J’ai aussi été saisi par un sentiment d’urgence. Comme le personnage principal, on court, on  court, en se demandant quelle en sera la destination et le pourquoi de cette course. Le style participe beaucoup à cela en insufflant un rythme haletant, sans pourtant laisser de côté descriptions et moults détails. On comprend très vite que l’esprit n’a que peu très peu de temps pour atteindre son but.
L’esprit de qui d’abord ? La révélation de son identité n’a en fait pas beaucoup d’importance, c’est ce qui lui est arrivé qui compte. Pourquoi suite à son meurtre saute-t-il de corps en corps ? là ça restera un mystère. J’imagine que trouver une explication aurait été laborieux voire tiré par les cheveux, du coup, un petit sentiment de frustration à ce niveau là.
Et puis quel but au fait ? Là aussi petite frustration. Finalement, il n’aspire qu’à mourir. On aurait pu imaginer qu’il veuille plutôt se réincarner définitivement dans un corps sans que celui-ci ne meure aussitôt. Bon du coup, on partait dans autre chose et ce n’était plus vraiment « mort chronique », je le concède.
Concernant le twist final, franchement, je l’ai trouvé excellent. Il m’a fait penser aux vieux films d’horreur où l’on pense que tout est fini alors qu’il n’en est rien. Je n’en dirais pas plus, mais l’effet est réussi.
Certes, il y a quelques détails qui ont pu m’interpeller, mais globalement, par ses qualités narratives, ce récit est d’excellente tenue. Francis Ash peut être assuré de tout mon soutien. Allez, osons le dire, on a peut-être là un candidat pour le carré final. En tout cas, au moment où j’écris se profile doucement mais sûrement une qualification pour la suite. C’est mérité.


Voilà ce que je pouvais dire sur ces 4 textes. Le groupe D m’a davantage emporté que le groupe C dont le grand gagnant « des vacances à la ferme » m’a laissé dans l’incompréhension la plus totale.

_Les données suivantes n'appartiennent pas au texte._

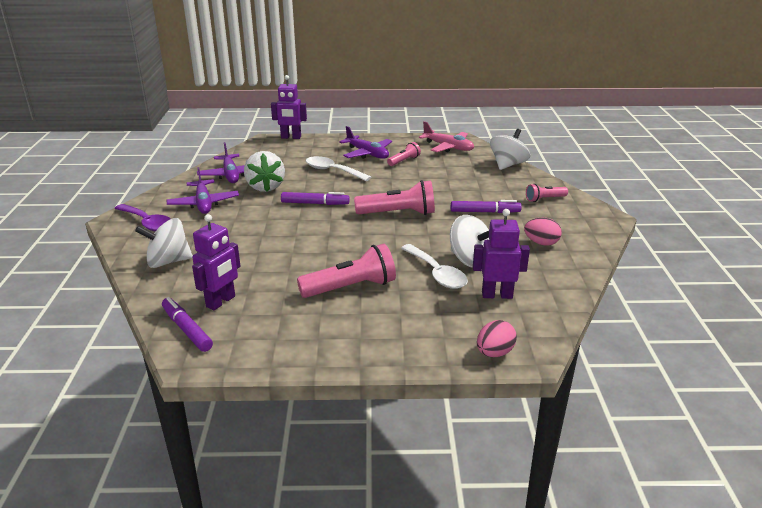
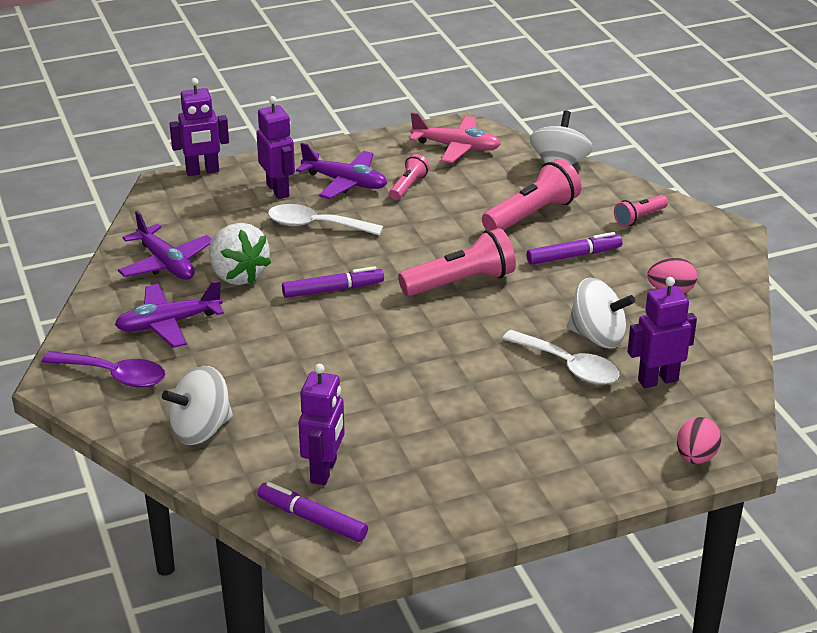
camera: 20 degrees left, 5 degrees up
(204, 203) = (168, 323): purple plane -> purple plane turned 105 degrees clockwise
(325, 151) = (278, 190): none -> purple robot
(351, 287) = (475, 411): pink flashlight -> pink flashlight (532, 215)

A nouveau, je vous invite à vous faire votre propre avis en LISANT les nouvelles sélectionnées disponibles au lien suivant :


Et surtout ensuite d’aller VOTER pour vos nouvelles préférées.


Précision importante : La semaine prochaine fera exception à la règle. Etant donné que c’est ma nouvelle qui entre en lice (dans un groupe où dit-on il n’y a pas de nouvelles faibles, aie !), je ne publierai pas de commentaires avant la proclamation des résultats pour assurer une parfaite neutralité. Par contre, je ferai un petit point d’étape sur le tournoi en y allant de mes impressions et pronostiques.